María Torres / 15 Enero 2015
«La República es una tormenta que pasará rápidamente ». Eso decía en abril de 1931 el destronado Alfonso XIII, el «Africano» para sus aduladores, un Rey al que nadie quiso. Fue cuando
llegó a Paris, primera etapa de un exilio del que no habría de
regresar vivo jamás.
La tormenta tardó en pasar ocho años. Un gélido
viento descendiente enfrió la tierra española para cubrirla de sangre. Sangre
de la que él fue también responsable, pues apoyó fervientemente a los
rebeldes, donó un millón de pesetas a la causa
franquista y no
se cansó de afirmar que era un «falangista de primera hora».
En
abril de 1931 renunció a la Jefatura del Estado, pero no abdicó. Suspendió «el
ejercicio del poder, sin renunciar por ello a ninguno de los derechos». Quería seguir
siendo rey, un rey al que nadie
quería.
Acusado de alta traición en noviembre de 1931 por las Cortes de la II
República española, sería «degradado
de todas sus dignidades, derechos y títulos, que no podrá ostentar ni dentro ni
fuera de España, de los cuales el pueblo español, por boca de sus
representantes elegidos para votar las nuevas normas del Estado español, le
declara decaído, sin que se pueda reivindicarlos jamás ni para él ni para sus
sucesores». Sus bienes, derechos y acciones de su propiedad que se encontraban en territorio español fueron incautados en beneficio del Estado. Esta
ley sería derogada el 15 de diciembre de 1938 por Francisco Franco,
acto que le llenó de esperanzas, pues confiaba que el
caudilloporlagraciadedios, uno de sus gentiles hombres de cámara, del que fue padrino de boda,
restauraría la monarquía.
No fué así. Acabó ignorado también por Franco y Alfonso XIII declararía
después de finalizar la Guerra: «Elegí a Franco cuando no era nadie.
Él me ha traicionado y engañado a cada paso».

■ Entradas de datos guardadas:
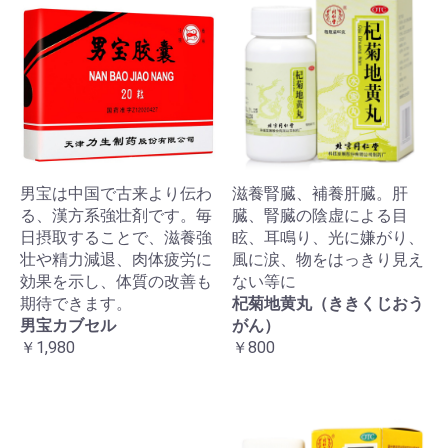
男宝は中国で古来より伝わ
滋養腎臓、補養肝臓。肝
る、漢方系強壮剤です。毎
臓、腎臓の陰虚による目
日摂取することで、滋養強
眩、耳鳴り、光に嫌がり、
壮や精力減退、肉体疲労に
風に涙、物をはっきり見え
効果を示し、体質の改善も
ない等に
期待できます。
杞菊地黄丸（ききくじおう
男宝カブセル
がん）
￥1,980
￥800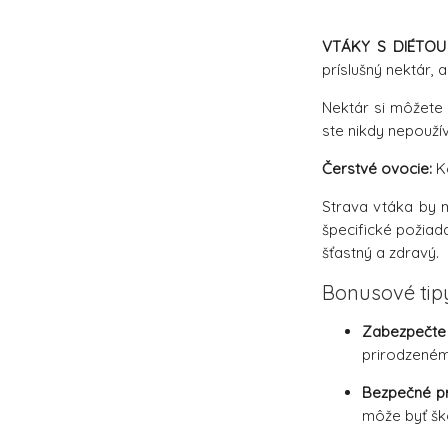
VTÁKY S DIÉTOU
príslušný nektár, 
Nektár si môžete 
ste nikdy nepouží
Čerstvé ovocie:
Ko
Strava vtáka by m
špecifické požiad
šťastný a zdravý.
Bonusové tip
Zabezpečte
prirodzenému
Bezpečné p
môže byť ško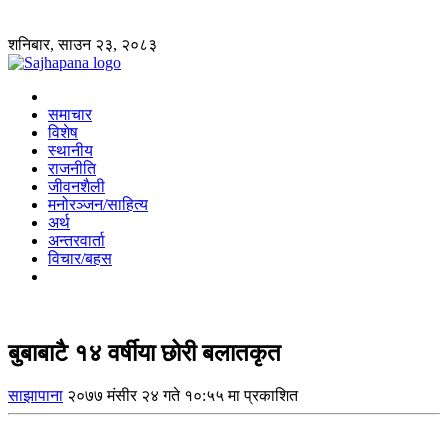
शनिबार, साउन २३, २०८३
समाचार
विशेष
स्थानीय
राजनीति
जीवनशैली
मनोरञ्जन/साहित्य
अर्थ
अन्तरवार्ता
विचार/बहस
बुबाबाटै १४ वर्षीया छोरी बलातकृत
साझापाना
२०७७ मंसीर २४ गते १०:५५ मा प्रकाशित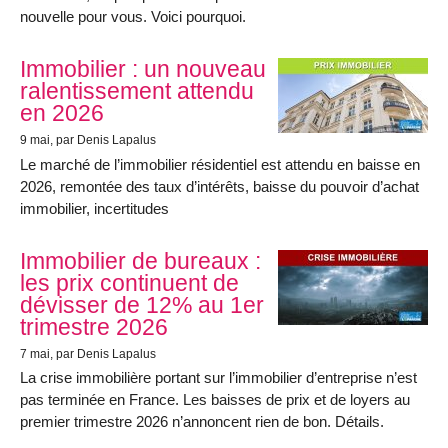
nouvelle pour vous. Voici pourquoi.
Immobilier : un nouveau
ralentissement attendu
en 2026
9 mai
, par Denis Lapalus
Le marché de l’immobilier résidentiel est attendu en baisse en
2026, remontée des taux d’intérêts, baisse du pouvoir d’achat
immobilier, incertitudes
Immobilier de bureaux :
les prix continuent de
dévisser de 12% au 1er
trimestre 2026
7 mai
, par Denis Lapalus
La crise immobilière portant sur l’immobilier d’entreprise n’est
pas terminée en France. Les baisses de prix et de loyers au
premier trimestre 2026 n’annoncent rien de bon. Détails.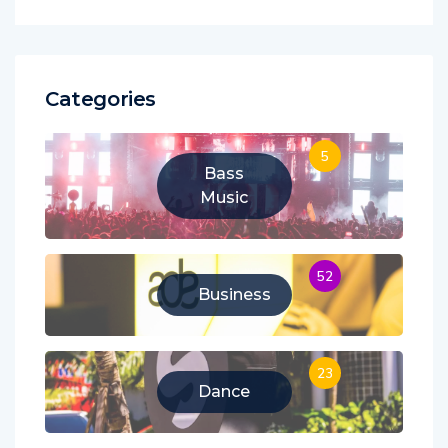
Categories
5
Bass
Music
52
Business
23
Dance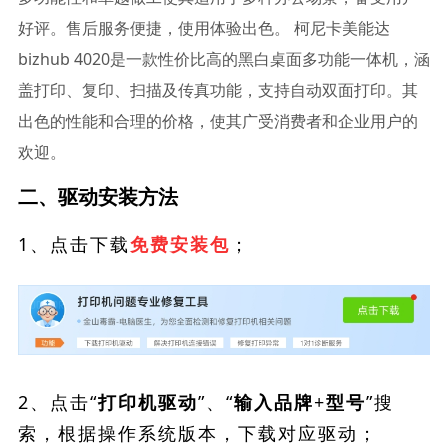
好评。售后服务便捷，使用体验出色。 柯尼卡美能达
bizhub 4020是一款性价比高的黑白桌面多功能一体机，涵
盖打印、复印、扫描及传真功能，支持自动双面打印。其
出色的性能和合理的价格，使其广受消费者和企业用户的
欢迎。
二、驱动安装方法
1、点击下载
；
免费安装包
2、点击“
”、“
”搜
打印机驱动
输入品牌+型号
索，根据操作系统版本，下载对应驱动；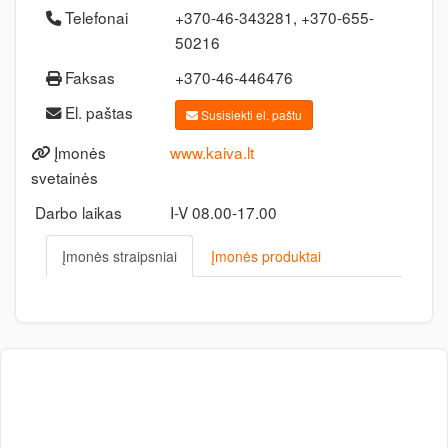
Telefonai
+370-46-343281, +370-655-
50216
Faksas
+370-46-446476
El. paštas
Susisiekti el. paštu
Įmonės
www.kaiva.lt
svetainės
Darbo laikas
I-V 08.00-17.00
Įmonės straipsniai
Įmonės produktai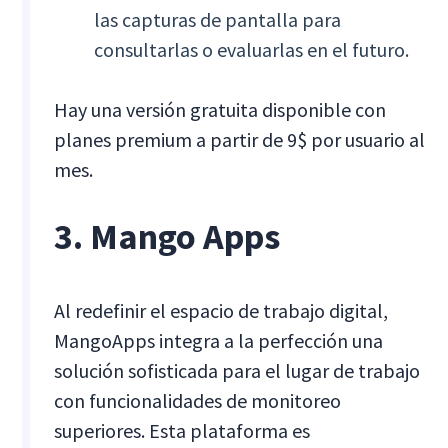
las capturas de pantalla para
consultarlas o evaluarlas en el futuro.
Hay una versión gratuita disponible con
planes premium a partir de 9$ por usuario al
mes.
3. Mango Apps
Al redefinir el espacio de trabajo digital,
MangoApps integra a la perfección una
solución sofisticada para el lugar de trabajo
con funcionalidades de monitoreo
superiores. Esta plataforma es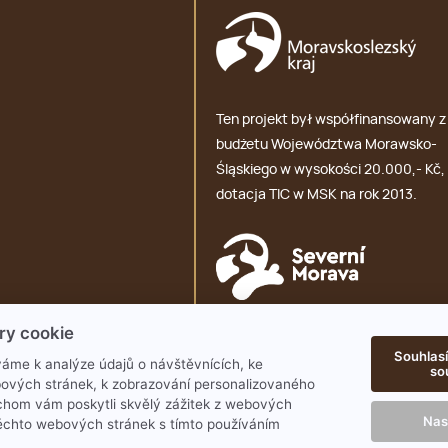
Ten projekt był współfinansowany z
budżetu Województwa Morawsko-
Śląskiego w wysokości 20.000,- Kč,
dotacja TIC w MSK na rok 2013.
ry cookie
GDPR
Souhlasí
áme k analýze údajů o návštěvnících, ke
so
ových stránek, k zobrazování personalizovaného
chom vám poskytli skvělý zážitek z webových
Nas
ěchto webových stránek s tímto používáním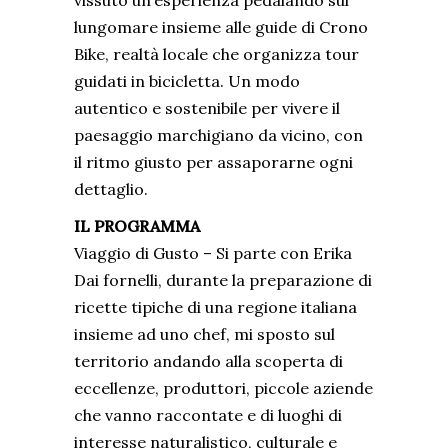
lungomare insieme alle guide di
Crono
Bike
, realtà locale che organizza tour
guidati in bicicletta. Un modo
autentico e sostenibile per vivere il
paesaggio marchigiano da vicino, con
il ritmo giusto per assaporarne ogni
dettaglio.
IL PROGRAMMA
Viaggio di Gusto – Si parte con Erika
Dai fornelli, durante la preparazione di
ricette tipiche di una regione italiana
insieme ad uno chef, mi sposto sul
territorio andando alla scoperta di
eccellenze, produttori, piccole aziende
che vanno raccontate e di luoghi di
interesse naturalistico, culturale e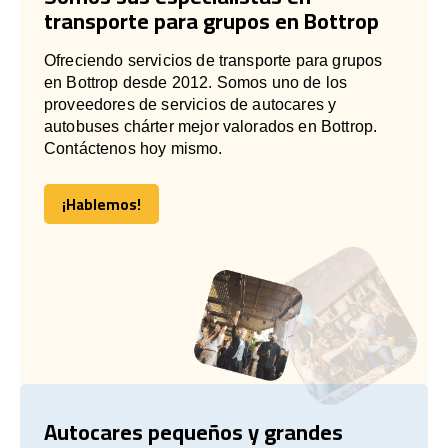
transporte para grupos en Bottrop
Ofreciendo servicios de transporte para grupos
en Bottrop desde 2012. Somos uno de los
proveedores de servicios de autocares y
autobuses chárter mejor valorados en Bottrop.
Contáctenos hoy mismo.
¡Hablemos!
¡Hablemos!
Autocares pequeños y grandes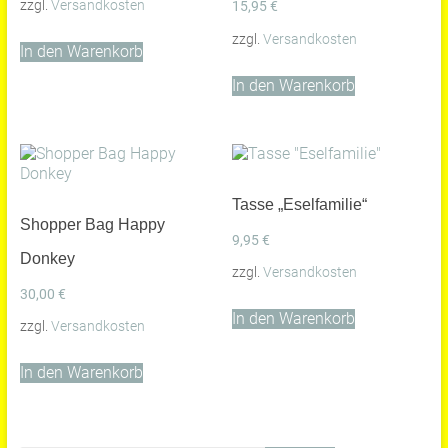
zzgl.
Versandkosten
15,95
€
zzgl.
Versandkosten
In den Warenkorb
In den Warenkorb
Tasse „Eselfamilie“
Shopper Bag Happy
9,95
€
Donkey
zzgl.
Versandkosten
30,00
€
In den Warenkorb
zzgl.
Versandkosten
In den Warenkorb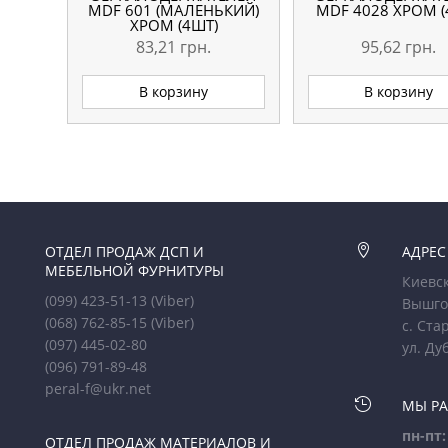
MDF 601 (МАЛЕНЬКИЙ)
MDF 4028 ХРОМ (
ХРОМ (4ШТ)
83,21
грн.
95,62
грн.
В корзину
В корзину
ОТДЕЛ ПРОДАЖ ДСП И

АДРЕС
МЕБЕЛЬНОЙ ФУРНИТУРЫ
Киевск
(099) 423-51-13
(Viber)
Вышго
(068) 762-85-15
(Viber)
с. Ста
(097) 445-02-80
ул. Ду
(096) 791-89-48
peral-f@ukr.net

МЫ Р
пн-пт:
ОТДЕЛ ПРОДАЖ МАТЕРИАЛОВ И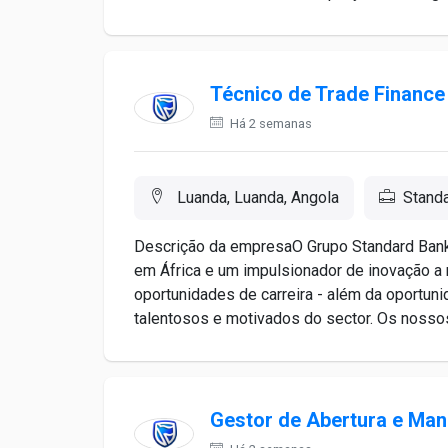
Técnico de Trade Finance
Há 2 semanas
Luanda, Luanda, Angola
Stand
Descrição da empresaO Grupo Standard Bank 
em África e um impulsionador de inovação a 
oportunidades de carreira - além da oportun
talentosos e motivados do sector. Os nossos
Gestor de Abertura e Ma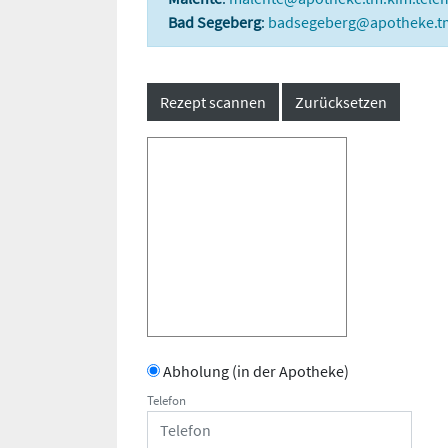
Bad Segeberg
:
badsegeberg@apotheke.tm
Rezept scannen
Zurücksetzen
Abholung (in der Apotheke)
Telefon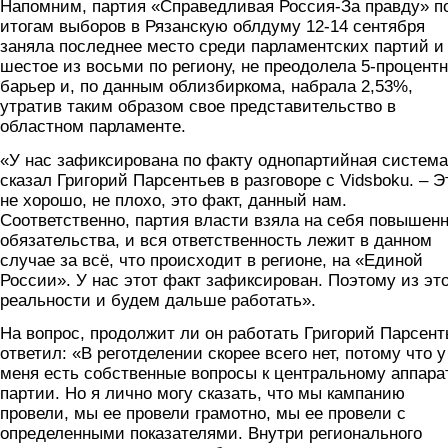
Напомним, партия «Справедливая Россия-За правду» п
итогам выборов в Рязанскую облдуму 12-14 сентября
заняла последнее место среди парламентских партий и
шестое из восьми по региону, не преодолела 5-процент
барьер и, по данным облизбиркома, набрала 2,53%,
утратив таким образом свое представительство в
областном парламенте.
«У нас зафиксирована по факту однопартийная система
сказал Григорий Парсентьев в разговоре с Vidsboku. – Э
не хорошо, не плохо, это факт, данный нам.
Соответственно, партия власти взяла на себя повышен
обязательства, и вся ответственность лежит в данном
случае за всё, что происходит в регионе, на «Единой
России». У нас этот факт зафиксирован. Поэтому из эт
реальности и будем дальше работать».
На вопрос, продолжит ли он работать Григорий Парсент
ответил: «В реготделении скорее всего нет, потому что у
меня есть собственные вопросы к центральному аппара
партии. Но я лично могу сказать, что мы кампанию
провели, мы ее провели грамотно, мы ее провели с
определенными показателями. Внутри регионального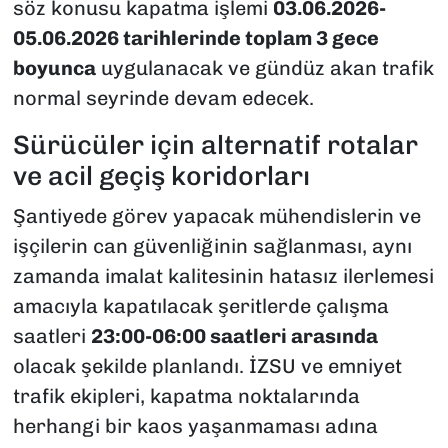
söz konusu kapatma işlemi
03.06.2026-
05.06.2026 tarihlerinde toplam 3 gece
boyunca
uygulanacak ve gündüz akan trafik
normal seyrinde devam edecek.
Sürücüler için alternatif rotalar
ve acil geçiş koridorları
Şantiyede görev yapacak mühendislerin ve
işçilerin can güvenliğinin sağlanması, aynı
zamanda imalat kalitesinin hatasız ilerlemesi
amacıyla kapatılacak şeritlerde çalışma
saatleri
23:00-06:00 saatleri arasında
olacak şekilde planlandı. İZSU ve emniyet
trafik ekipleri, kapatma noktalarında
herhangi bir kaos yaşanmaması adına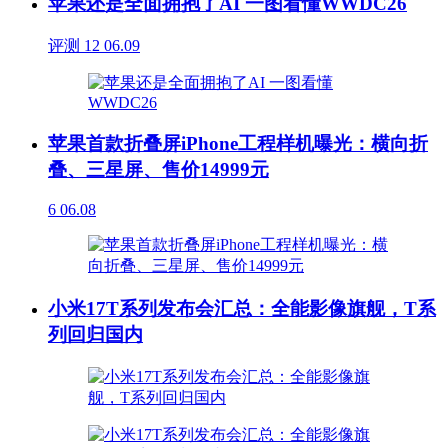
苹果还是全面拥抱了AI 一图看懂WWDC26
评测
12
06.09
苹果首款折叠屏iPhone工程样机曝光：横向折
叠、三星屏、售价14999元
6
06.08
小米17T系列发布会汇总：全能影像旗舰，T系
列回归国内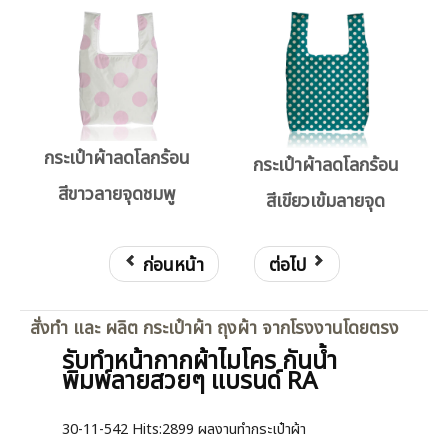
กระเป๋าผ้าลดโลกร้อน
กระเป๋าผ้าลดโลกร้อน
สีขาวลายจุดชมพู
สีเขียวเข้มลายจุด
ก่อนหน้า
ต่อไป
สั่งทำ และ ผลิต กระเป๋าผ้า ถุงผ้า จากโรงงานโดยตรง
รับทำหน้ากากผ้าไมโคร กันน้ำ
พิมพ์ลายสวยๆ แบรนด์ RA
30-11-542
Hits:
2899 ผลงานทำกระเป๋าผ้า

■ Objetivo del ejercicio: ¿Puedes prolongar el texto sobre el exilio de Alfonso XIII a partir de su última frase?

■ Respuesta:
El que fue rey antes de nacer renunció a la
corona el 15 de enero de 1941 en favor de su hijo Juan y falleció en Roma un mes
después, solo, distanciado de
su esposa y de sus hijos. El Régimen franquista procedió a secuestrar toda la información relativa a sus últimos días y la censura solo permitió publicar los teletipos de la agencia EFE.
*
Españoles:
El 14 de abril de 1931 me
dirigí al pueblo español, manifestando mi decisión de apartarme de España,
suspendiendo deliberadamente el ejercicio del poder, sin renunciar por ello a
ninguno de los derechos de los que la Historia me había hecho guardián y depositario.
Cumplí en aquella ocasión un
deber de patriotismo, y gracias a ello ninguno podrá afirmar hoy que se
vertiera sangre española, para defender intereses de un régimen o de una
dinastía, sino que la magnífica epopeya de la liberación de España, el heroísmo
de su Ejército, y de la juventud española, viene marcado con el sello
inconfundible del sacrificio por la Patria, que abre paso a la solidaridad de
todos, para crear su unidad, su libertad y su grandeza.
Asegurada ya la victoria
definitiva, sentí con ella el impulso de anticipar esta declaración; contuvo,
sin embargo, mi ánimo el deseo de mandurarla hasta hoy que, robustecido de
consejos leales e informes autorizados, me juzgo en la obligación de dirigirme
de nuevo, y por última vez, a los españoles.
Al reorganizarse políticamente
el país es preciso que quede expedito y franco el camino, para que, en el
momento que se juzgue oportuno, pueda reanudarse la tradición histórico,
consustancialmente unida a la institución monárquica, que durante siglos ha asegurado
la unidad y permanencia de España.
Durante mi reinado procuré
siempre vivir el interés de mi Patria, y espero que la posteridad hará justicia
a la rectitud de mi intención, y al logro de muchos de mis propósitos durante
un período que cuenta entre los más prósperos de nuestra Historia. Pero aún,
siendo así, sería desconocer la realidad, no advertir que la opinión española,
la de los que han sufrido y han luchado y han vencido, anhela la constitución
de una España nueva en que se enlace fecundamente el espíritu de las épocas
gloriosas del pasado, con el afán de dotar a nuestro pueblo de la capacidad
necesaria, para realizar su misión trascendental en lo futuro.
A esa exigencia fundamental de
la opinión española debe responder la persona que encarne la institución
monárquica, y que pueda ser llamada a asumir la suprema jerarquía del país.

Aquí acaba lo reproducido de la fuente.